El Derrumbe de Nate Jacobs en Euphoria: Un Giro que No Conviene para la Trama
Un villano imprescindible en la narrativa de Euphoria
Nate Jacobs, interpretado magistralmente por Jacob Elordi, es uno de los antagonistas más complejos y oscuros de Euphoria. Desde la primera temporada, su carácter dominante, manipulador y violento ha dejado una marca imborrable en la serie, impactando tanto en sus víctimas como en la audiencia. Su abuso emocional y físico, especialmente hacia las mujeres que lo rodean como Maddy o Cassie, ha definido buena parte de la tensión dramática del show. Pero más allá de las mujeres, Nate también ha destruido la vida de otros personajes masculinos como Tyler y su propio padre, Cal Jacobs, llevando su red de conflictos a un nivel profundamente tóxico y complejo.
El inicio de un declive poco satisfactorio
En la tercera temporada, Nate parece haber alcanzado un punto alto en su vida: vive en una mansión llamativa, está comprometido con Cassie, la joven más admirada de East Highland, y maneja el negocio de construcción y bienes raíces de su padre. Sin embargo, esta fachada de éxito esconde una grave deuda económica con un personaje nuevo, Naz, cuya presencia y motivaciones carecen de la profundidad necesaria para que la audiencia conecte o clame por su justicia.
El episodio inicial de la temporada introduce un momento brutal, conocido ya como el «Red Wedding» de Euphoria, donde Naz le corta a Nate el dedo meñique, un acto violento que, aunque impactante, resulta narrativamente desconectado de la esencia de Nate como villano. Mientras que se espera que su caída sea épica y cargada de consecuencias emocionales, lo que se muestra parece más un castigo físico sin un trasfondo satisfactorio que logre conectar con la audiencia.
La historia pierde contundencia al no usar a los personajes adecuados
El gran problema del declive de Nate es que ocurre a manos de un personaje externo e indiferente para el público, en lugar de ser una consecuencia directa de sus actos con quienes ha hecho daño. Resulta más potente y catártico cuando Cassie pone en evidencia la incapacidad de Nate para ser el hombre que presume, más que cuando ese castigo llega a través de Naz. La venganza auténtica, la que realmente requeriría el arco del villano, debería emanar de aquellas mujeres y personas dañadas, ya que es ahí donde late el verdadero drama y justicia poética.
Se pensaba que Maddy, cuya relación con Nate fue profundamente abusiva y marcada por violencia física, tomaría las riendas de esta represalia, especialmente cuando apareció en la boda con un vestido de venganza simbólico.

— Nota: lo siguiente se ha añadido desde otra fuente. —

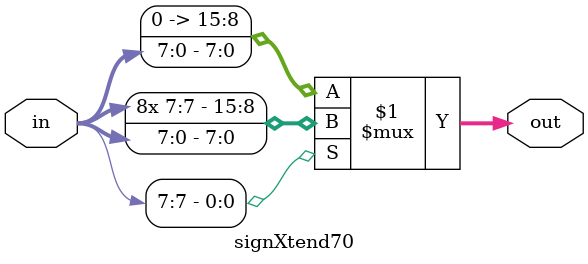
<source format=v>
module signXtend70(in,out);
input [7:0] in;
output [15:0] out;

assign out = (in[7]) ? {{8{in[7]}},in[7:0]}: {{8{1'b0}},in[7:0]};


endmodule

</source>
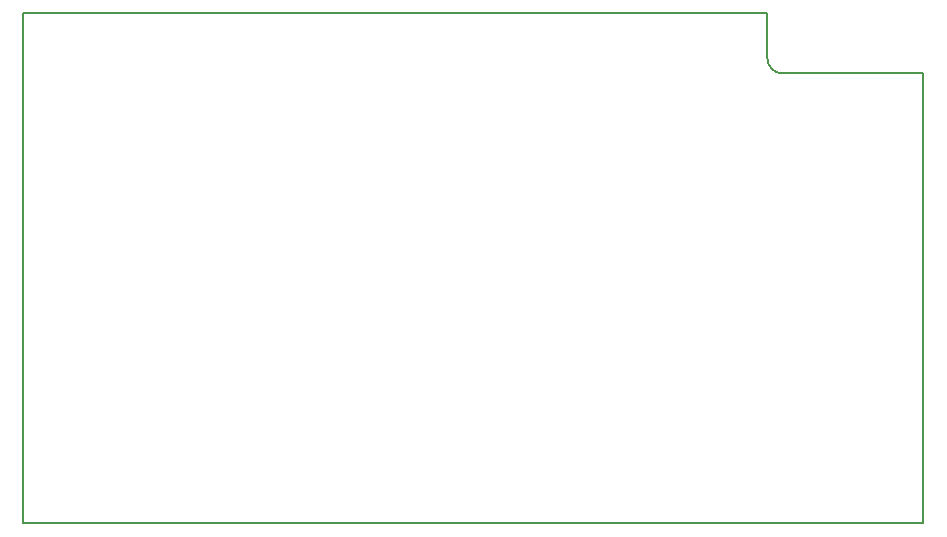
<source format=gbr>
G04 #@! TF.FileFunction,Profile,NP*
%FSLAX46Y46*%
G04 Gerber Fmt 4.6, Leading zero omitted, Abs format (unit mm)*
G04 Created by KiCad (PCBNEW 4.0.5+dfsg1-4) date Sat Apr 29 18:46:39 2017*
%MOMM*%
%LPD*%
G01*
G04 APERTURE LIST*
%ADD10C,0.100000*%
%ADD11C,0.150000*%
G04 APERTURE END LIST*
D10*
D11*
X110490000Y-99060000D02*
X173482000Y-99060000D01*
X186690000Y-104140000D02*
X174752000Y-104140000D01*
X173482000Y-102870000D02*
X173482000Y-99060000D01*
X110490000Y-142240000D02*
X110490000Y-99060000D01*
X186690000Y-142240000D02*
X185420000Y-142240000D01*
X186690000Y-139700000D02*
X186690000Y-142240000D01*
X173482000Y-102870000D02*
G75*
G03X174752000Y-104140000I1270000J0D01*
G01*
X186690000Y-139700000D02*
X186690000Y-104140000D01*
X110490000Y-142240000D02*
X185420000Y-142240000D01*
M02*

</source>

Sin embargo, en esta temporada ella parece más focalizada en gestionar la carrera de Cassie que en confrontar a Nate, dejando desvanecer la posibilidad de un enfrentamiento directo que haga justicia al impacto de su historia juntos.
Un personaje en crisis de identidad y relevancia
El arco de Nate durante las tres temporadas muestra un descenso progresivo desde un bully violento a un hombre que literalmente se arrastra para mantener su imperio y su orgullo. Su súplica fallida ante la junta de urbanismo, su aislamiento y la creciente deuda económica lo convierten en un reflejo de la decadencia, pero uno que carece de la tenacidad oportunista que lo caracterizaba en temporadas anteriores. Ya no es el tiburón implacable que manipulaba y controlaba a todos a su alrededor; ahora es apenas un pez pequeño en un estanque mucho más grande y competitivo.
Este cambio, aunque puede parecer lógico desde el punto de vista dramático, no logra capturar la esencia que hizo a Nate un personaje fascinante y temido. Su caída no emociona y se siente desconectada de la historia principal, creando una brecha en la narrativa que desentona con el ritmo y la intensidad general de Euphoria.
La temporada 3 y la recuperación de Euphoria
Sin embargo, la tercera temporada ha logrado revitalizar la serie devolviendo a la mayoría de los personajes al mismo espacio narrativo, generando encuentros cargados de tensión y emoción. Esto permite que la serie recupere el aura que conquistó a la audiencia desde sus inicios. La esperanza está puesta en que Nate Jacobs, un personaje clave para el conflicto y la oscuridad de Euphoria, recupere protagonismo y energía, y que su arco evolucione hacia enfrentamientos con aquellos a quienes realmente ha perjudicado, especialmente las mujeres que marcaron su vida y ahora pueden tomar las riendas de su propia justicia.